Note that none of the above examples change the original hashes; new hashes are returned instead.
Yjerem's answer works in Ruby 1.9, but not in 1.8.x. In 1.8.x the Hash#select method returns an array. Hash#reject returns a hash.
h.reject { |k,v| !j.keys.include? k }
If you want to keep only key-value pairs that have identical values, you can do this:
h.reject { |k,v| j[k] != h[k] }
The edge case there is nils.
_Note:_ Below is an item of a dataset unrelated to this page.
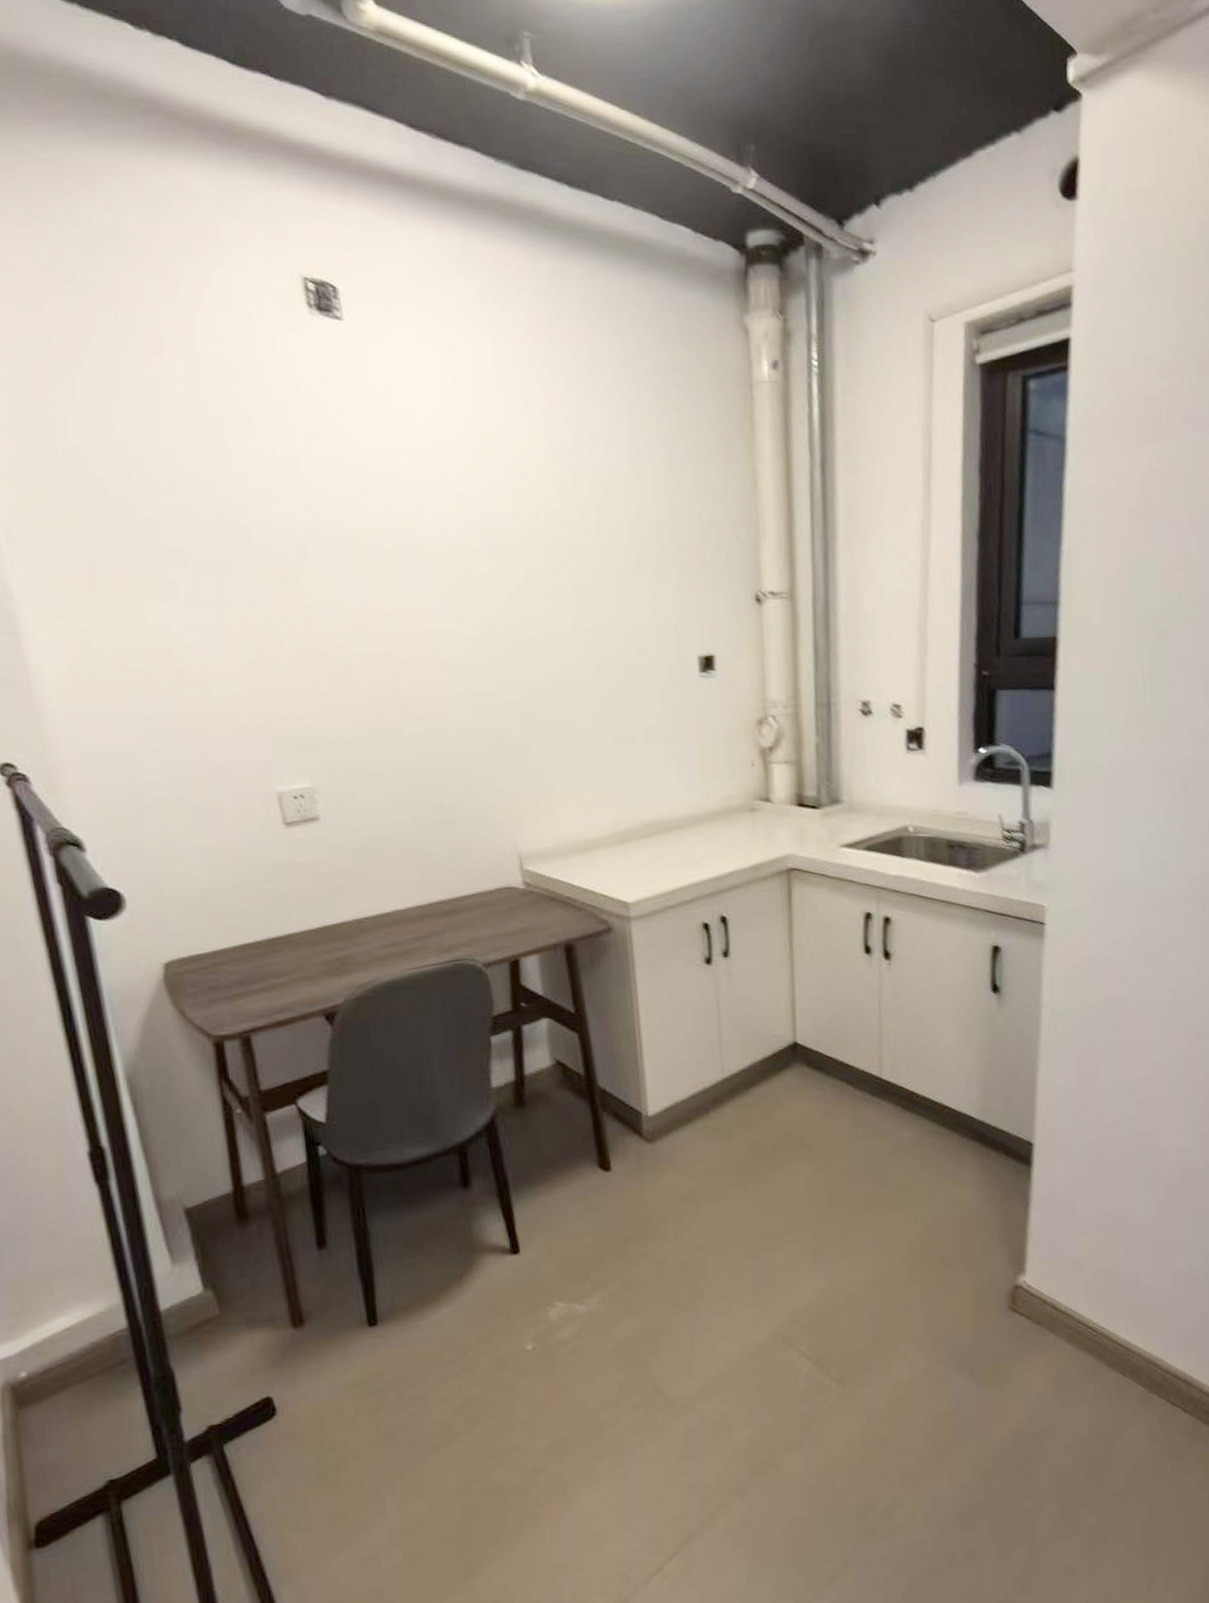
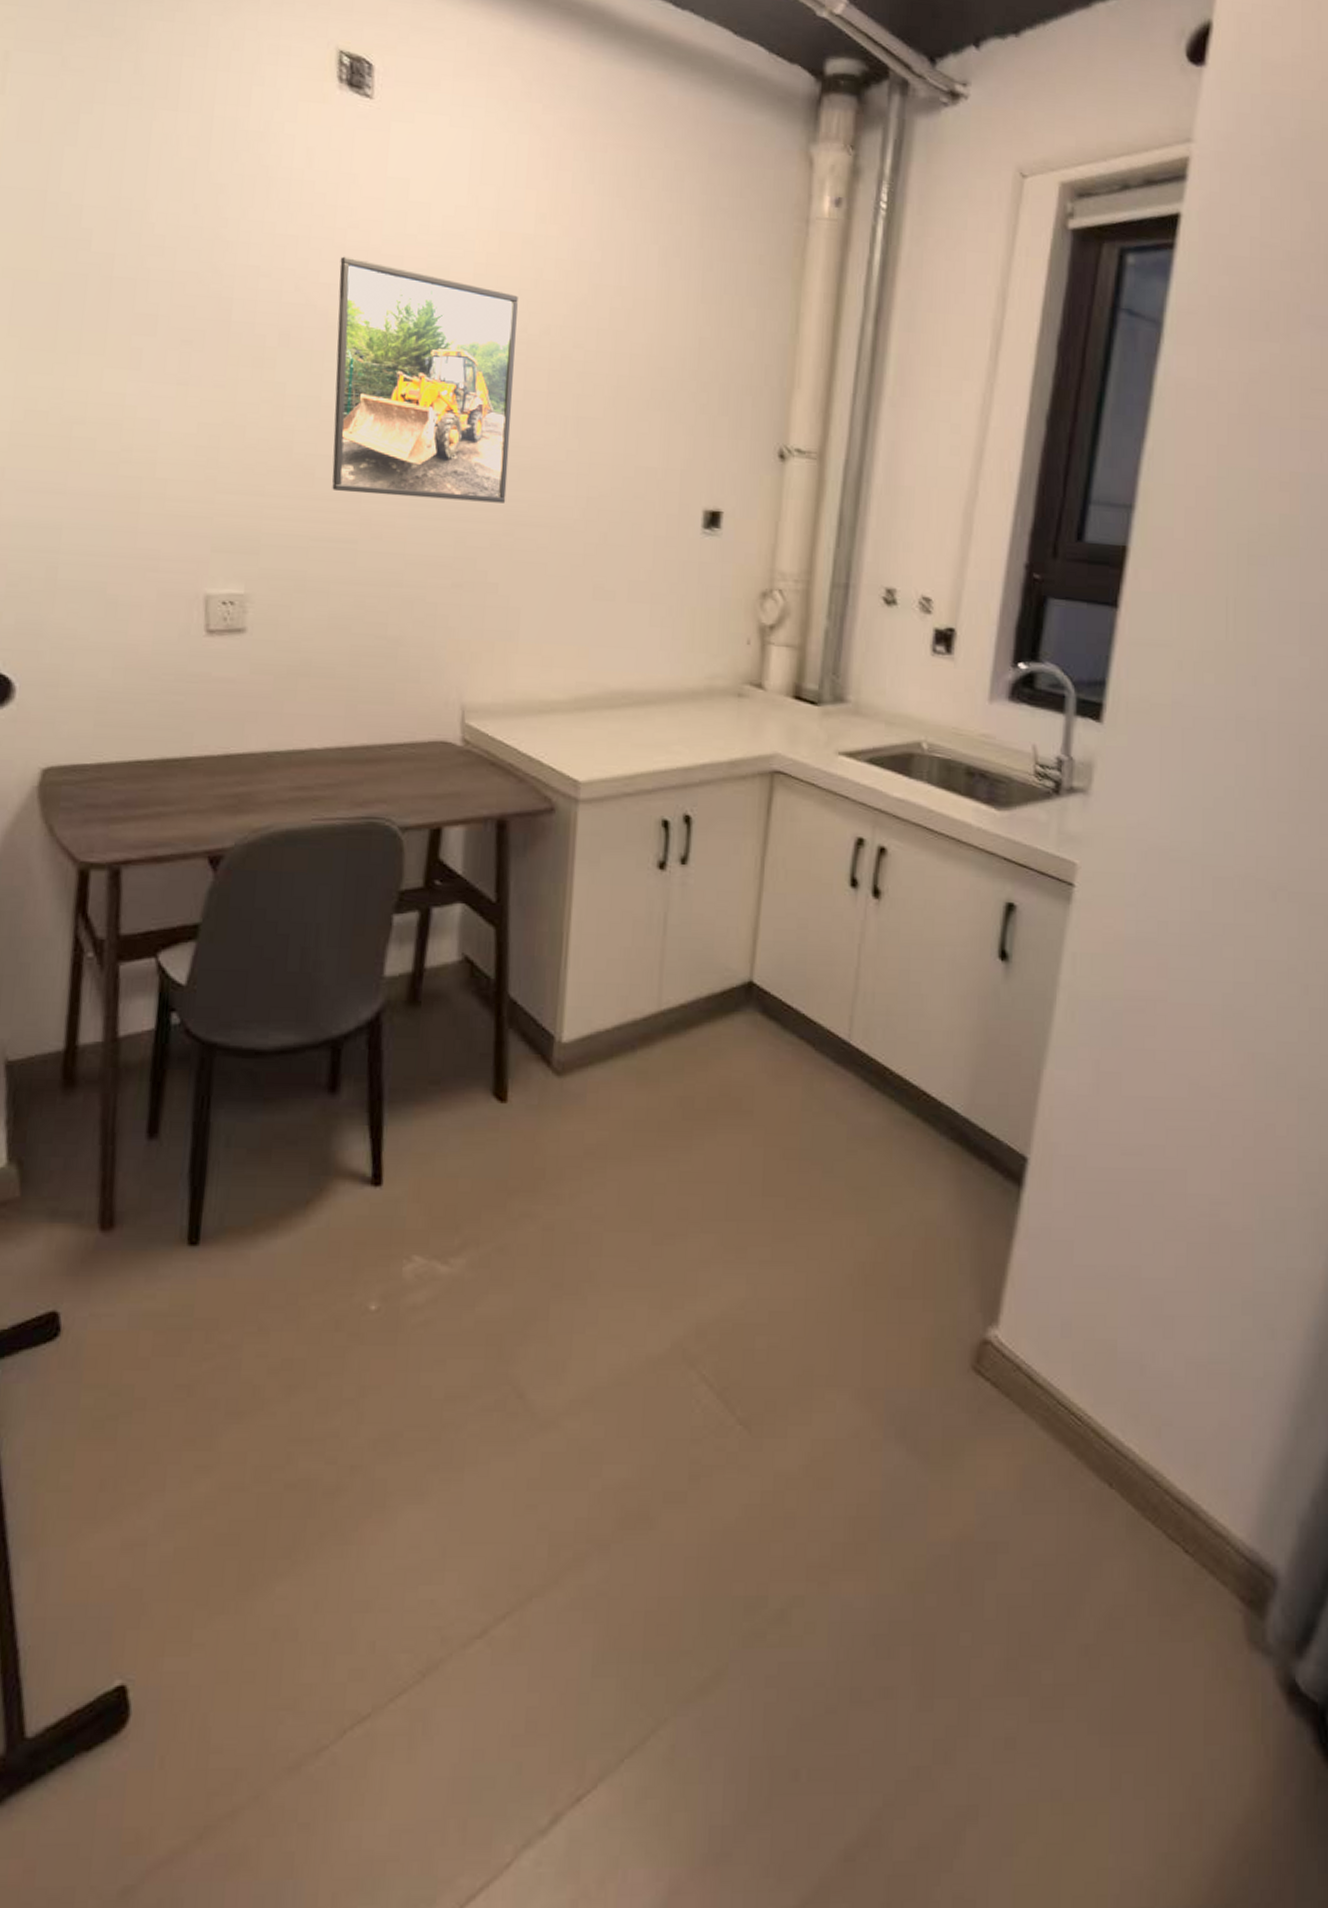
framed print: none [340,471,526,685] -> present [332,256,518,503]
If you are storing nils in your Hash then you have to do this:
h.reject { |k,v| !j.has_key? k or j[k] != h[k] }
[h].inject({}) { |m,e| e.merge(j) { |k,o,n| m[k] = n }; m}
or
[{}].inject(h) { |m,e| m.merge(j) { |k,o,n| e[k] = n }; e}
or (probably the best, but not technically a single expression) ...
t = {}; h.merge(j) { |k,o,n| t[k] = n }; t
The more customized way of doing this is:
h = {"foo"=> "bar"}
j = {"foo" => "baz", "extra" => "value"}
k = h.merge(j)
result: {"foo"=>"baz", "extra"=>"value"}
Here the key "foo" in the second hash is overriding the "foo" in first hash.But if you want to keep the old value i.e bar or if you want keep the new value i.e "baz"? You can do something like this:
k = h.merge(j){|key, old, new| old}
result: {"foo"=>"bar", "extra"=>"value"}
k = h.merge(j){|key, old, new| new}
result: {"foo"=>"baz", "extra"=>"value"}